# intel mac mini

## d_m

So, I am getting an intel mac mini (one of the new ones).

I expect someone will get Gentoo booting on it pretty soon. Anyone know how that effort is going? Based on the hardware, I don't think it should be that different from the intel imac, which people are having some success with.

I will update this thread when I get the thing and check it out. If anyone can reply with what they know that would be great.

----------

## Elv13

these coputer have no bios, its actually impossible to most distro to work, or only boot. Actally knoppix have a working kernel for these computer but not gentoo

----------

## shazza

There's EFI support in current kernels, there's elilo, there's a number of bootable CDs around. Where's the problem then?

----------

## d_m

Yeah I was under the impression that elilo works at least, and that people have booted Gentoo on the macbook and intel imac (for instance).

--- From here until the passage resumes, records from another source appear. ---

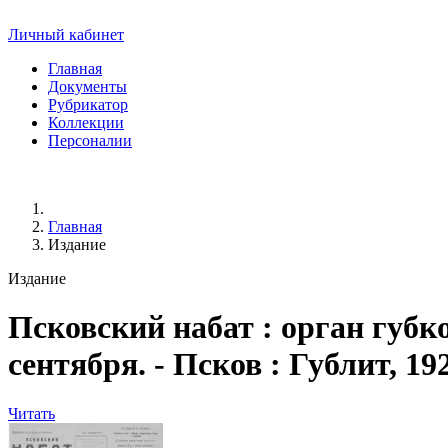
Личный кабинет
Главная
Документы
Рубрикатор
Коллекции
Персоналии
Главная
Издание
Издание
Псковский набат
: орган губк
сентября. - Псков : Гублит, 192
Читать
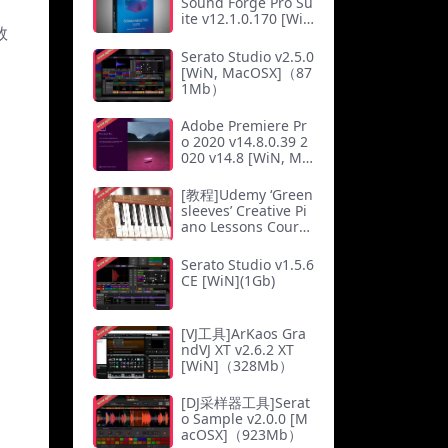
Sound Forge Pro Su
Di]（802Mb）
ite v12.1.0.170 [Wi
数
N]（546Mb）
Serato Studio v2.5.0
[WiN, MacOSX]（87
1Mb）
Adobe Premiere Pr
o 2020 v14.8.0.39 2
020 v14.8 [WiN, Ma
cOSX]（3.61Gb）
[教程]Udemy ‘Green
sleeves’ Creative Pi
ano Lessons Course
（1.25Gb）
Serato Studio v1.5.6
CE [WiN](1Gb)
[VJ工具]ArKaos Gra
ndVJ XT v2.6.2 XT
[WiN]（328Mb）
[DJ采样器工具]Serat
o Sample v2.0.0 [M
acOSX]（923Mb）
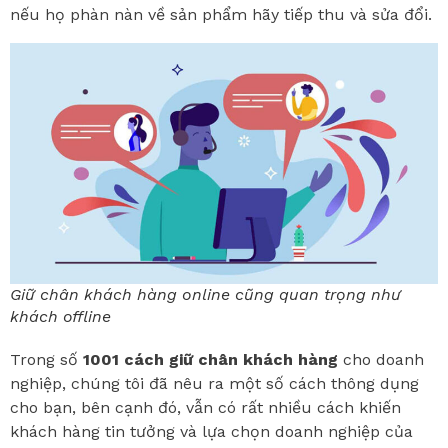
nếu họ phàn nàn về sản phẩm hãy tiếp thu và sửa đổi.
Giữ chân khách hàng online cũng quan trọng như
khách offline
Trong số
1001 cách giữ chân khách hàng
cho doanh
nghiệp, chúng tôi đã nêu ra một số cách thông dụng
cho bạn, bên cạnh đó, vẫn có rất nhiều cách khiến
khách hàng tin tưởng và lựa chọn doanh nghiệp của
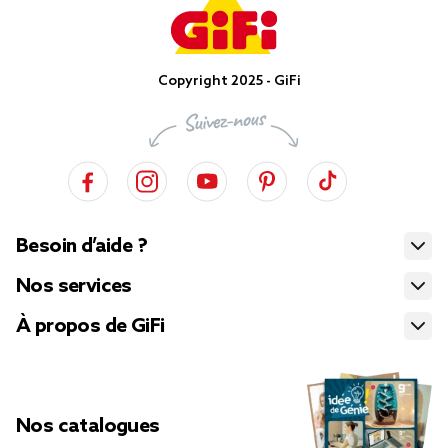
Copyright 2025 - GiFi
Besoin d’aide ?
Nos services
À propos de GiFi
Nos catalogues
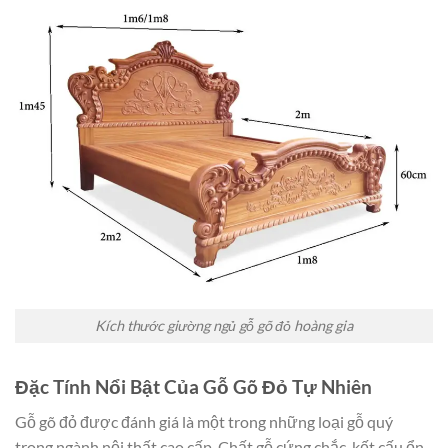
Kích thước giường ngủ gỗ gõ đỏ hoàng gia
Đặc Tính Nổi Bật Của Gỗ Gõ Đỏ Tự Nhiên
Gỗ gõ đỏ được đánh giá là một trong những loại gỗ quý
trong ngành nội thất cao cấp. Chất gỗ cứng chắc, kết cấu ổn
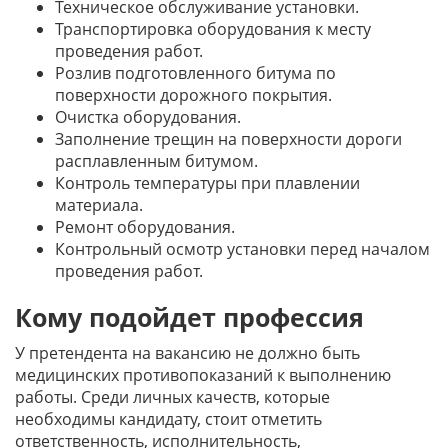
Техническое обслуживание установки.
Транспортировка оборудования к месту
проведения работ.
Розлив подготовленного битума по
поверхности дорожного покрытия.
Очистка оборудования.
Заполнение трещин на поверхности дороги
расплавленным битумом.
Контроль температуры при плавлении
материала.
Ремонт оборудования.
Контрольный осмотр установки перед началом
проведения работ.
Кому подойдет профессия
У претендента на вакансию не должно быть
медицинских противопоказаний к выполнению
работы. Среди личных качеств, которые
необходимы кандидату, стоит отметить
ответственность, исполнительность,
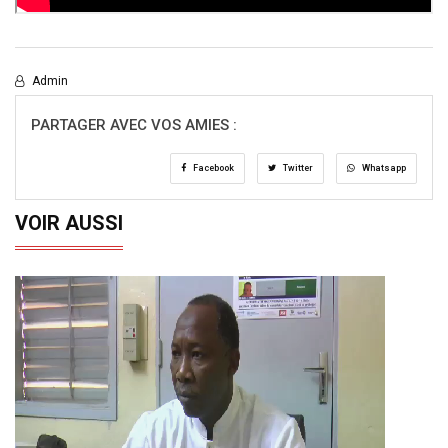
Admin
PARTAGER AVEC VOS AMIES :
Facebook
Twitter
Whatsapp
VOIR AUSSI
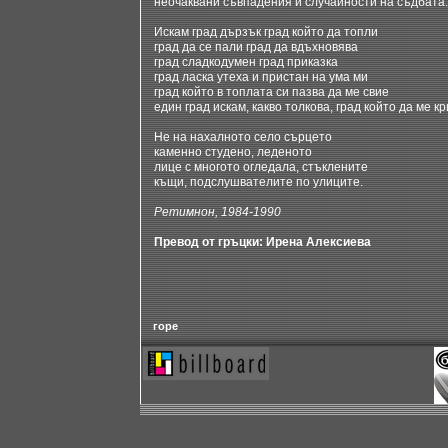
неочаквани съвпадения и случайности на съдбата.
Искам град дързък град който да топли
град да се пали град да вдъхновява
град сладкодумен град приказка
град ласка утеха и пристан на ума ми
град който в топлата си пазва да ме свие
един град искам, какво толкова, град който да ме кр
Не на нахалното село сърцето
каменно студено, леденото
лице с многото огледала, стъклените
къщи, подслушвателите по улиците.
Ретимнон, 1984-1990
Превод от гръцки: Ирена Алексиева
горе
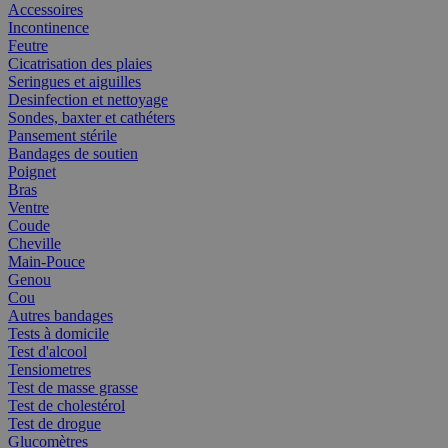
Accessoires
Incontinence
Feutre
Cicatrisation des plaies
Seringues et aiguilles
Desinfection et nettoyage
Sondes, baxter et cathéters
Pansement stérile
Bandages de soutien
Poignet
Bras
Ventre
Coude
Cheville
Main-Pouce
Genou
Cou
Autres bandages
Tests à domicile
Test d'alcool
Tensiometres
Test de masse grasse
Test de cholestérol
Test de drogue
Glucomètres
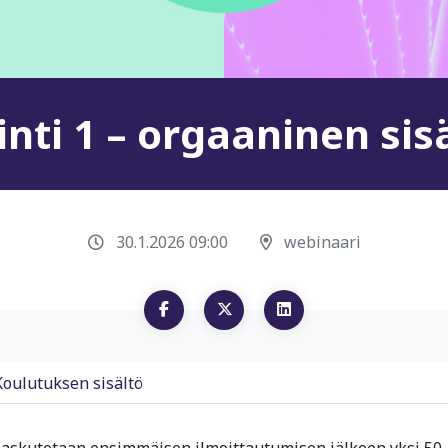
ti 1 – orgaaninen sis
30.1.2026 09:00
webinaari
Koulutuksen sisältö
 laskutetaan ensimmäisen ilmoittautumisen jälkeen yksi 50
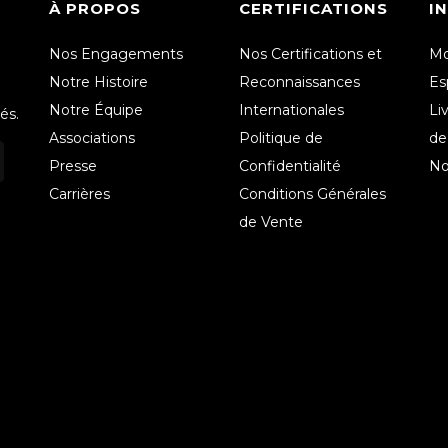
À PROPOS
CERTIFICATIONS
I
Nos Engagements
Nos Certifications et
Mo
Notre Histoire
Reconnaissances
Es
Notre Équipe
Internationales
Li
és.
Associations
Politique de
de
Presse
Confidentialité
No
Carrières
Conditions Générales
de Vente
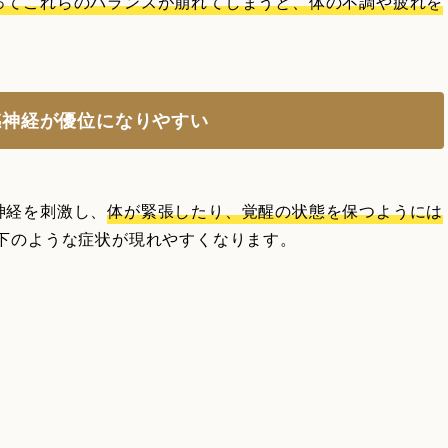
ってこれらのバランスが崩れてしまうと、体の不調や疲れを
感神経が優位になりやすい
神経を刺激し、
体が緊張したり、覚醒の状態を保つようには
以下のような症状が現れやすくなります。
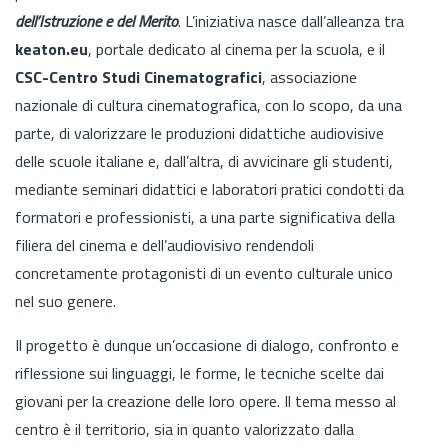
dell’Istruzione e del Merito
. L’iniziativa nasce dall’alleanza tra
keaton.eu
, portale dedicato al cinema per la scuola, e il
CSC-Centro Studi Cinematografici
, associazione
nazionale di cultura cinematografica, con lo scopo, da una
parte, di valorizzare le produzioni didattiche audiovisive
delle scuole italiane e, dall’altra, di avvicinare gli studenti,
mediante seminari didattici e laboratori pratici condotti da
formatori e professionisti, a una parte significativa della
filiera del cinema e dell’audiovisivo rendendoli
concretamente protagonisti di un evento culturale unico
nel suo genere.
Il progetto è dunque un’occasione di dialogo, confronto e
riflessione sui linguaggi, le forme, le tecniche scelte dai
giovani per la creazione delle loro opere. Il tema messo al
centro è il territorio, sia in quanto valorizzato dalla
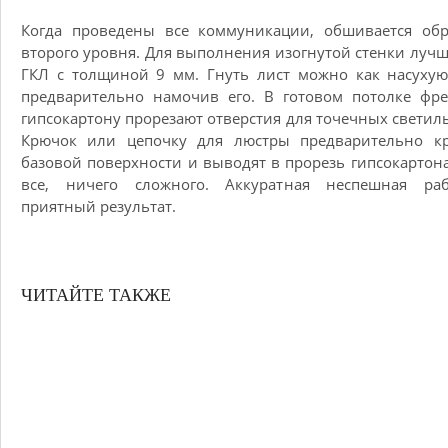
Когда проведены все коммуникации, обшивается обр
второго уровня. Для выполнения изогнутой стенки лучш
ГКЛ с толщиной 9 мм. Гнуть лист можно как насухую
предварительно намочив его. В готовом потолке фр
гипсокартону прорезают отверстия для точечных светил
Крючок или цепочку для люстры предварительно кр
базовой поверхности и выводят в прорезь гипсокартона
все, ничего сложного. Аккуратная неспешная ра
приятный результат.
ЧИТАЙТЕ ТАКЖЕ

Anyway, it shipped today so I will let people know what I discover.

----------

## d_m

Mini just arrived... let's see what the live CD can do.

----------

## d_m

So, for anyone else trying to do this, you can't boot the current live CDs due to the EFI. Check out http://www.mactel-linux.org/wiki/HOWTO for some ideas.

I downloaded the linked Ubuntu Live CD and tried to boot it. I got to the Apple Boot Device Selector, and saw the Linux CD show up. As soon as I tried to boot it I got a black screen and then very quickly swtched to booting OS X. Couldn't figure out what it said (it was only visible for a split second).

Seems like the current strategies involve USB flash drives. When I get home I may try that out.

----------

## Aonoa

 *d_m wrote:*   

> Seems like the current strategies involve USB flash drives. When I get home I may try that out.

 

Did you try booting from USB? I'm curious about the results.  :Smile: 

----------

## d_m

So I have managed to get the mini booting off of USB.

I can boot into rEFIt, and now I can boot linux (using a patched kernel). However, the display is still messed up. I'm trying to figure out if I need to just find the correct kernel invocation, or if the driver just isn't working for me.

If I try to boot with the new intel mac framebuffer, I get garbled output to the screen. If I try to disable the framebuffer, then I get no output (after decompressing the initrd).

Eventually I will try to post a basic guide to what I'm doing, but I'm reluctant to do so now.

----------

## chunderbunny

The garbled screen is probably due to the fact that the mini using a completely different graphics chipset to the other new intel-Macs. I doubt anyone has had time to get the new hardware working yet.

----------

## d_m

Actually I did get a patch that works.

Was able to boot the kernel with an ok framebuffer. The new problem is that the fstab i was using was inconsistent with my root device... working on that.

Seems like this should work pretty soon.

----------